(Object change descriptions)
********
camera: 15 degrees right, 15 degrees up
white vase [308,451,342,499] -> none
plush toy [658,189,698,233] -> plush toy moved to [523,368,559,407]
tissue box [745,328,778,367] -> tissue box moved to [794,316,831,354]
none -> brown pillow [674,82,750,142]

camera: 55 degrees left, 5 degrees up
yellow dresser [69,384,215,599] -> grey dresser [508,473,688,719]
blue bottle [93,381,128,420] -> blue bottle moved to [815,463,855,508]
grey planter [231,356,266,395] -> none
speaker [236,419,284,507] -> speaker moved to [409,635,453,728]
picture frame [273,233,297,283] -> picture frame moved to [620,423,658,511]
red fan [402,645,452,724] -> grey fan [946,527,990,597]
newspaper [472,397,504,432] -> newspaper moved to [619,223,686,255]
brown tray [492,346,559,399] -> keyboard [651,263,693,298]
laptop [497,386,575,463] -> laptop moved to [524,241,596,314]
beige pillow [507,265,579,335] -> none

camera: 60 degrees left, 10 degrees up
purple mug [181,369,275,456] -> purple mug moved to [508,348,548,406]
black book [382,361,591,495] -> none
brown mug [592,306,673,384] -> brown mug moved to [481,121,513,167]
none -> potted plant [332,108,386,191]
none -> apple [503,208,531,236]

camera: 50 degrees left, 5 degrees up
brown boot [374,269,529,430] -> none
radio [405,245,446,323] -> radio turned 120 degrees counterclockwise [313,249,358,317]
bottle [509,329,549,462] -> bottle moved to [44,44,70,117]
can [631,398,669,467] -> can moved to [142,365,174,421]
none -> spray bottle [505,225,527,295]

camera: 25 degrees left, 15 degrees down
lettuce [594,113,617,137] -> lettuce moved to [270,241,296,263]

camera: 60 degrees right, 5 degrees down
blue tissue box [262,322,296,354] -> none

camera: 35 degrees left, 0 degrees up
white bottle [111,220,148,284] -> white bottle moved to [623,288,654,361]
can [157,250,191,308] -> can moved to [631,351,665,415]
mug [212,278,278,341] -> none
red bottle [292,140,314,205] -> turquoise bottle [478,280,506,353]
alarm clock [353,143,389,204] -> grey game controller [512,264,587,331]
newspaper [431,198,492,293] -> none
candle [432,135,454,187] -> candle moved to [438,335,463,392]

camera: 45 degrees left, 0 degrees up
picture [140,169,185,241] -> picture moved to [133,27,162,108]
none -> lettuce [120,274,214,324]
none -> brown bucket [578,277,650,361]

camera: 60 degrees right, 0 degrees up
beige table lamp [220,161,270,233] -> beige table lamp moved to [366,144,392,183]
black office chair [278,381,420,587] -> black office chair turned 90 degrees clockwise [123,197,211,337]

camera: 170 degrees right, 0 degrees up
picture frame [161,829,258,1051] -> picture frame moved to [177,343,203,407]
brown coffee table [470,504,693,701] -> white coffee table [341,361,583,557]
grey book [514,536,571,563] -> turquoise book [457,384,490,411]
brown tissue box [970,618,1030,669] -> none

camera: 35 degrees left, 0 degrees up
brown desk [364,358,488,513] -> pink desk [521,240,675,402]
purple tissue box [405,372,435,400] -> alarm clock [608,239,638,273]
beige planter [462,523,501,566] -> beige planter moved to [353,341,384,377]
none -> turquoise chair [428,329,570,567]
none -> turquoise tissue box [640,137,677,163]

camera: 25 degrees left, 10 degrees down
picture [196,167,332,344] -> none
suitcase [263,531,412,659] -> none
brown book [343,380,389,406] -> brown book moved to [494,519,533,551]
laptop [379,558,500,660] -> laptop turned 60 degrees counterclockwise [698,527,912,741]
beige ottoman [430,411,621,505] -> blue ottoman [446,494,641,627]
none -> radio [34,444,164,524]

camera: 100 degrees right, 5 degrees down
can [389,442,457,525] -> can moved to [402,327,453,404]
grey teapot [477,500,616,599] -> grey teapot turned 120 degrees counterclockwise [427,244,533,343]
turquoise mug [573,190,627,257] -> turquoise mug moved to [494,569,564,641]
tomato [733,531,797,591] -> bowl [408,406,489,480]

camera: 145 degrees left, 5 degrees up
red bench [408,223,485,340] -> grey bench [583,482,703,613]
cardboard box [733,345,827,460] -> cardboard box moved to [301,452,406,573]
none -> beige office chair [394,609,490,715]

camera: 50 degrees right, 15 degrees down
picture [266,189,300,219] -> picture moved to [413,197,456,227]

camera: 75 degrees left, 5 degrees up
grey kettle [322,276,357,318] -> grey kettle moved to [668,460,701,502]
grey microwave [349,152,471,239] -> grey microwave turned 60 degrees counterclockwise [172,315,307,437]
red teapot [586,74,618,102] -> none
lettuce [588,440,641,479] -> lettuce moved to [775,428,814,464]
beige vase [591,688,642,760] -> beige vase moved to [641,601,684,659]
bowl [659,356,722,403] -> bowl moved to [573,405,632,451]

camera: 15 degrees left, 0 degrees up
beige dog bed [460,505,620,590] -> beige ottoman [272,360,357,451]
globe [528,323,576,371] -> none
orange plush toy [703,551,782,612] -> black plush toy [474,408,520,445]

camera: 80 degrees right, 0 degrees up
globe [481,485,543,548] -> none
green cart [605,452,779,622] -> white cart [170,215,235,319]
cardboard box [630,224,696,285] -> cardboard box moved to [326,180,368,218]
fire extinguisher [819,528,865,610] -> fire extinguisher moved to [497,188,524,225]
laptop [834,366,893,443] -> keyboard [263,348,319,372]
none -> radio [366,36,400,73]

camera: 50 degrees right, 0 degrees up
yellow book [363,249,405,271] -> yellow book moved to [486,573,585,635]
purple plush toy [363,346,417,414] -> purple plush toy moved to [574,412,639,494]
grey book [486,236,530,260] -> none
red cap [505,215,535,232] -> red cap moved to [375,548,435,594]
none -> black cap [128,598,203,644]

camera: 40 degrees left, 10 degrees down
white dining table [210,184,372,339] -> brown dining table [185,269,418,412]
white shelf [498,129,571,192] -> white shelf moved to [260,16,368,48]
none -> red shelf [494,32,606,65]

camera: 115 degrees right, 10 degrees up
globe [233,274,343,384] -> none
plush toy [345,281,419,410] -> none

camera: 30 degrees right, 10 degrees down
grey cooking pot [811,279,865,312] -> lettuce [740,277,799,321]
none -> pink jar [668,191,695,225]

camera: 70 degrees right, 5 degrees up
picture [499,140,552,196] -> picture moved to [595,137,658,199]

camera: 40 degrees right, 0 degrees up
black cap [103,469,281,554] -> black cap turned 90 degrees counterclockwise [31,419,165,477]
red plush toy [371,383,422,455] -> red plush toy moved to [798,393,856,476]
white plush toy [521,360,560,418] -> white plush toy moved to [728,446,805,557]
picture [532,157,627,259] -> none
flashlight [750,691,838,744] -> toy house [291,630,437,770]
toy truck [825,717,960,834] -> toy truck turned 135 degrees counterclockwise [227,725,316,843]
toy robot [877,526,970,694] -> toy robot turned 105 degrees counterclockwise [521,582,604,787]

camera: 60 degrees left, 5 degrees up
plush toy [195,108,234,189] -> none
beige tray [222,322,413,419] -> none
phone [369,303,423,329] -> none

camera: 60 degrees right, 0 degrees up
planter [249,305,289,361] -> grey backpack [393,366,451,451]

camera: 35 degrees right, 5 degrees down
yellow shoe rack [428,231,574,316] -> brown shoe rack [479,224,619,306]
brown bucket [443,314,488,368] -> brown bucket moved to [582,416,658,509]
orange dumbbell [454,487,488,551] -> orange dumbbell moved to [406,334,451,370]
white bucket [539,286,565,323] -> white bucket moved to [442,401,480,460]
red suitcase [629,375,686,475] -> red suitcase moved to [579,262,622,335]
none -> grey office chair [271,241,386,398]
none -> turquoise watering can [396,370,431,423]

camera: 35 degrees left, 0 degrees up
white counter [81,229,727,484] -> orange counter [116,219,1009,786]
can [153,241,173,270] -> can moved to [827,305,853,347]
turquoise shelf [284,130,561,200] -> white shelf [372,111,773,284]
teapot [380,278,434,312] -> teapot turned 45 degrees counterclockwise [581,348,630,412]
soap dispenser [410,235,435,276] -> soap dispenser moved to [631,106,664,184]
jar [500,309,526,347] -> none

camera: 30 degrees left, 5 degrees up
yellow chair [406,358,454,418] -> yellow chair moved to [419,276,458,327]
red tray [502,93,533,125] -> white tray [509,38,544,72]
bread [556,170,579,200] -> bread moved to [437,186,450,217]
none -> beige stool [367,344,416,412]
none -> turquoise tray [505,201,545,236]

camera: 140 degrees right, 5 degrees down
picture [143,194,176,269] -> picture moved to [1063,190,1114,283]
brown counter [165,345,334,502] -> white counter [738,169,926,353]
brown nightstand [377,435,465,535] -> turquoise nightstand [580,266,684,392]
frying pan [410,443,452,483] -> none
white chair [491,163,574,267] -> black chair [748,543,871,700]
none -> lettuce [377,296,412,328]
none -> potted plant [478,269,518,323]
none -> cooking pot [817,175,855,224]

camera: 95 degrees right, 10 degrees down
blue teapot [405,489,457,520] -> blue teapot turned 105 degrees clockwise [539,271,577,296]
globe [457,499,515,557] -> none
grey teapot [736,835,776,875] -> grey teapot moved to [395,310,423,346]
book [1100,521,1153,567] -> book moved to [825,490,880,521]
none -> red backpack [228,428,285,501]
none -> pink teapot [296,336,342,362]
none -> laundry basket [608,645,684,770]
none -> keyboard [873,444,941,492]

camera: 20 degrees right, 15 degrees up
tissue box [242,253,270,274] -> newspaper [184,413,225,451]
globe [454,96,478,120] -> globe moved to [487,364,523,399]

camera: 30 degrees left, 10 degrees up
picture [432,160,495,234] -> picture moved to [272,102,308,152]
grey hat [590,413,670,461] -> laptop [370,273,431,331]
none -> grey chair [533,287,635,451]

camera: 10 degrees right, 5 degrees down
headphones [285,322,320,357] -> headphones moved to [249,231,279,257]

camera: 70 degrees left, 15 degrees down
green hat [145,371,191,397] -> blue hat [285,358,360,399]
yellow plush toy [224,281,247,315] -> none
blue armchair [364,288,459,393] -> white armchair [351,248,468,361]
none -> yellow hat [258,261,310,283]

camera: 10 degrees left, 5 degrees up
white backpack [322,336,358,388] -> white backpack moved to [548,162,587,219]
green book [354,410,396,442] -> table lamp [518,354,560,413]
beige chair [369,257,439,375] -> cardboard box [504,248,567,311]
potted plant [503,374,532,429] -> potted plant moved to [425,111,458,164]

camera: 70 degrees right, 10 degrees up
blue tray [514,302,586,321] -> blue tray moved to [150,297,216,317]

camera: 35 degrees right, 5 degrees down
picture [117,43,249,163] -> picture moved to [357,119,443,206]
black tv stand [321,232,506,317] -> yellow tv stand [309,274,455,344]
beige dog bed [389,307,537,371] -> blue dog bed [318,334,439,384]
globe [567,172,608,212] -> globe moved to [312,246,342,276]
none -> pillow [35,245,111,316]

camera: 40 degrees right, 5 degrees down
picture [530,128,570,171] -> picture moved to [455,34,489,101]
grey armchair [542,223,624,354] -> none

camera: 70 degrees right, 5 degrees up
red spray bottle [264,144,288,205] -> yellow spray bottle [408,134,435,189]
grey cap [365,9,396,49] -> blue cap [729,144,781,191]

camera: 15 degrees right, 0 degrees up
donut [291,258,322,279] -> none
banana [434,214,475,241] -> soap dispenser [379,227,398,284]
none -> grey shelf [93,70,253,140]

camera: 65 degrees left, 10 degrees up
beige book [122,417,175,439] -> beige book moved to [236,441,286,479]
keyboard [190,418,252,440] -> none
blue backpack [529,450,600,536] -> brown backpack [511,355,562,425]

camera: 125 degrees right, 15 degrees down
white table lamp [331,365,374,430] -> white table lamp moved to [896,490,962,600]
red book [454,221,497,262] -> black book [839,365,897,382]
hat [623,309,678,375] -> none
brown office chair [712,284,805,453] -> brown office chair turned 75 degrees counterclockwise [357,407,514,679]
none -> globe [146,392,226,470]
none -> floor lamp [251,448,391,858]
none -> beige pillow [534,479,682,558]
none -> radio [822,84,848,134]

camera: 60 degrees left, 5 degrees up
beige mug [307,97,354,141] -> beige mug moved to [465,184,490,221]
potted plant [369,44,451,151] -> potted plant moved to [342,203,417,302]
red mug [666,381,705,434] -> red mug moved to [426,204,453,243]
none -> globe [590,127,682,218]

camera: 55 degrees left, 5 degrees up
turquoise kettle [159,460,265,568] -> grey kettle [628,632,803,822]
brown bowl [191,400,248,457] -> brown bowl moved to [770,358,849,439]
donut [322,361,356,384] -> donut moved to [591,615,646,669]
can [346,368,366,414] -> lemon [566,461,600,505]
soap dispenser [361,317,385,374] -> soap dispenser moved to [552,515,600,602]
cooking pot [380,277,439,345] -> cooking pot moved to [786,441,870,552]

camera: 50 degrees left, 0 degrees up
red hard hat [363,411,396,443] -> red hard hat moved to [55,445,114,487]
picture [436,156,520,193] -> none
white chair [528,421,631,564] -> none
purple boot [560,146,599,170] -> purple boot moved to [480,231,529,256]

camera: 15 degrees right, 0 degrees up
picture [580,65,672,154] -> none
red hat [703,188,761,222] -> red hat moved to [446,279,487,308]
********
_ACTIVITY_
Which lines above run from the one containing "laptop [379,558,500,660] ->" down to the one containing "turquoise mug [573,190,627,257]"? Repeat exactly those, both ends included, and nothing else.

_EXERCISE RESULT_
laptop [379,558,500,660] -> laptop turned 60 degrees counterclockwise [698,527,912,741]
beige ottoman [430,411,621,505] -> blue ottoman [446,494,641,627]
none -> radio [34,444,164,524]

camera: 100 degrees right, 5 degrees down
can [389,442,457,525] -> can moved to [402,327,453,404]
grey teapot [477,500,616,599] -> grey teapot turned 120 degrees counterclockwise [427,244,533,343]
turquoise mug [573,190,627,257] -> turquoise mug moved to [494,569,564,641]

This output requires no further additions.